John Storgårds a étudié le violon auprès de Chaim Taub et la direction d’orchestre auprès de Jorma Panula et d’Eri Klas. Il a reçu le Prix de la musique de l’État finlandais en 2002 et le prix Pro Finlandia en 2012.
L’Orchestre du Centre national des Arts (CNA) du Canada est reconnu pour la passion et la clarté de son jeu, ses programmes d’apprentissage et de médiation culturelle visionnaires et son soutien indéfectible à la créativité canadienne. Situé à Ottawa, la capitale nationale, il est devenu depuis sa fondation en 1969 l’un des ensembles les plus encensés et les plus dynamiques du pays.
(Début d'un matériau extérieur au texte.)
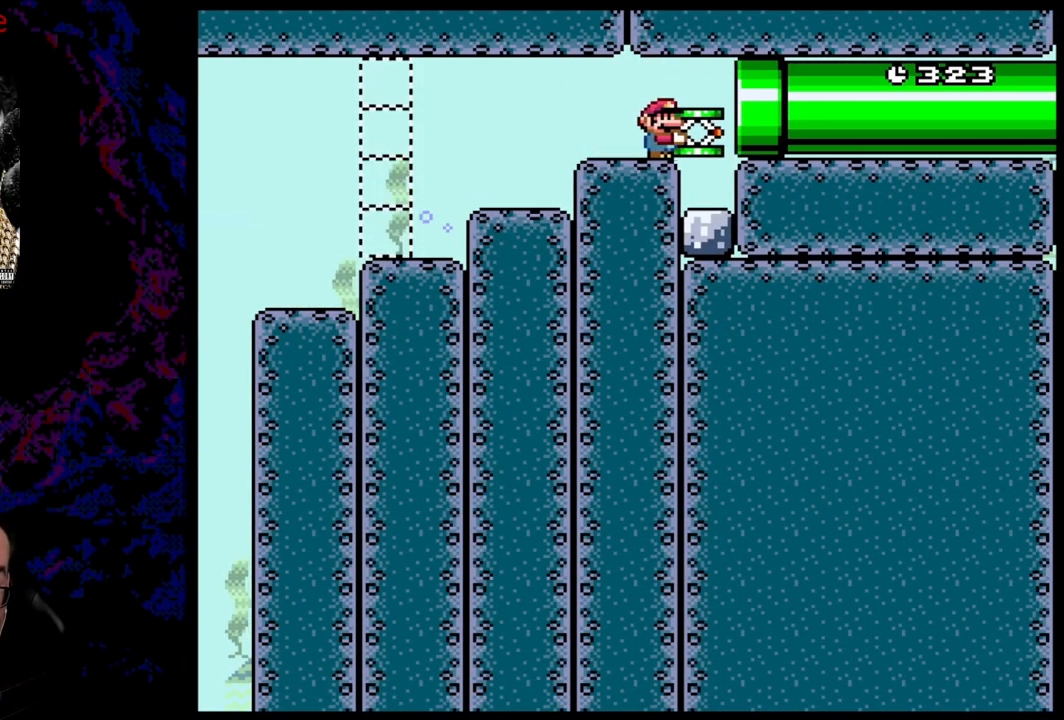
{"buttons": ["Y", "DPAD_DOWN", "DPAD_RIGHT"], "events": [[150, "DPAD_LEFT", "down"], [467, "DPAD_LEFT", "up"], [483, "DPAD_RIGHT", "down"]]}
Sous la gouverne du directeur musical Alexander Shelley, l’Orchestre du CNA reflète le tissu social et les valeurs du Canada, nouant des liens avec des communautés de tout le pays grâce à sa programmation inclusive, ses récits puissants et ses partenariats innovants.
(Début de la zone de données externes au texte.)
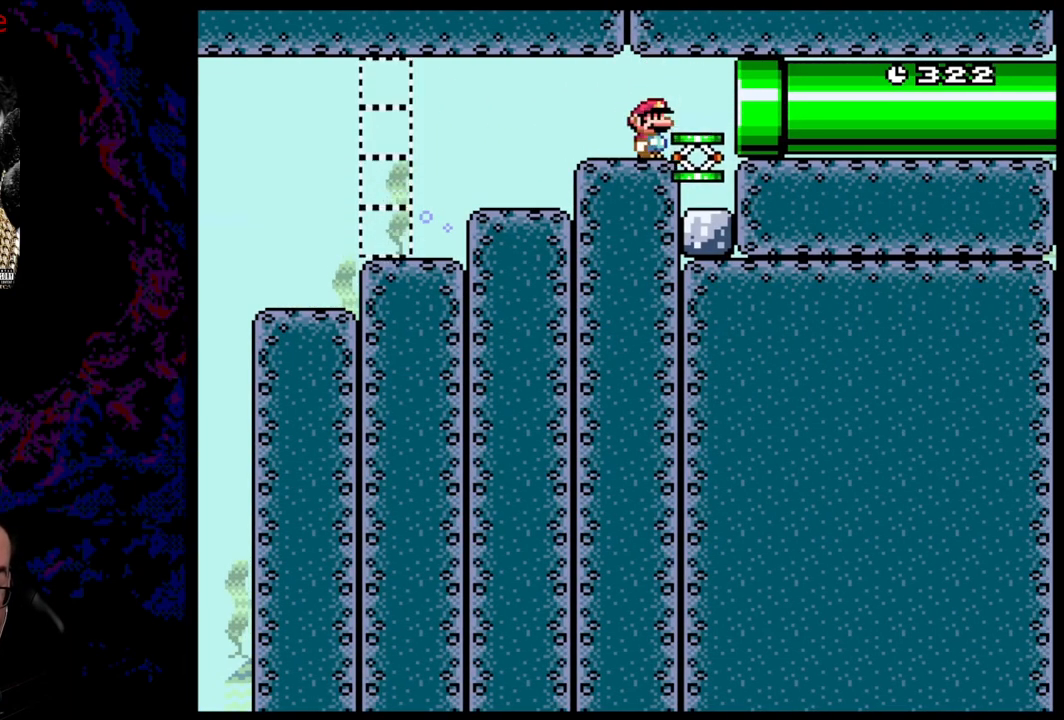
{"buttons": ["DPAD_RIGHT"], "events": [[417, "DPAD_RIGHT", "down"]]}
Alexander Shelley a façonné la vision artistique de l’Orchestre depuis qu’il en a pris les rênes en 2015, poursuivant sur la lancée de son prédécesseur, Pinchas Zukerman, qui a dirigé l’ensemble pendant 16 saisons. Le maestro Shelley jouit par ailleurs d’une belle renommée qui s’étend bien au-delà des murs du CNA, étant également premier chef d’orchestre associé de l’Orchestre philharmonique royal au Royaume-Uni ainsi que directeur artistique et musical d’Artis—Naples et de l’Orchestre philharmonique de Naples aux États-Unis. Au CNA, Alexander Shelley est épaulé dans son rôle de leader par le premier chef invité John Storgårds et par le premier chef des concerts jeunesse Daniel Bartholomew-Poyser. En 2024, l’Orchestre a ouvert un nouveau chapitre avec la nomination d’Henry Kennedy au nouveau poste de chef d’orchestre en résidence.
Au fil des ans, l’Orchestre a noué de nombreux partenariats avec des artistes de renom comme James Ehnes, Angela Hewitt, Renée Fleming, Hilary Hahn, Jeremy Dutcher, Jan Lisiecki, Ray Chen et Yeol Eum Son, assoyant ainsi sa réputation d’incontournable pour les talents du monde entier. L’ensemble se distingue à l’échelle internationale par son approche accessible, inclusive et collaborative, misant sur le langage universel de la musique pour communiquer des émotions profondes et nous faire vivre des expériences communes qui nous rapprochent.
Depuis sa fondation en 1969, l’Orchestre du CNA fait la part belle aux tournées nationales et internationales. Il a joué dans toutes les provinces et tous les territoires du Canada et a reçu de nombreuses invitations pour se produire à l’étranger. Avec ces tournées, l’ensemble braque les projecteurs sur les artistes et les compositeurs et compositrices du Canada, faisant retentir leur musique sur les scènes de l’Amérique du Nord, du Royaume-Uni, de l’Europe et de l’Asie.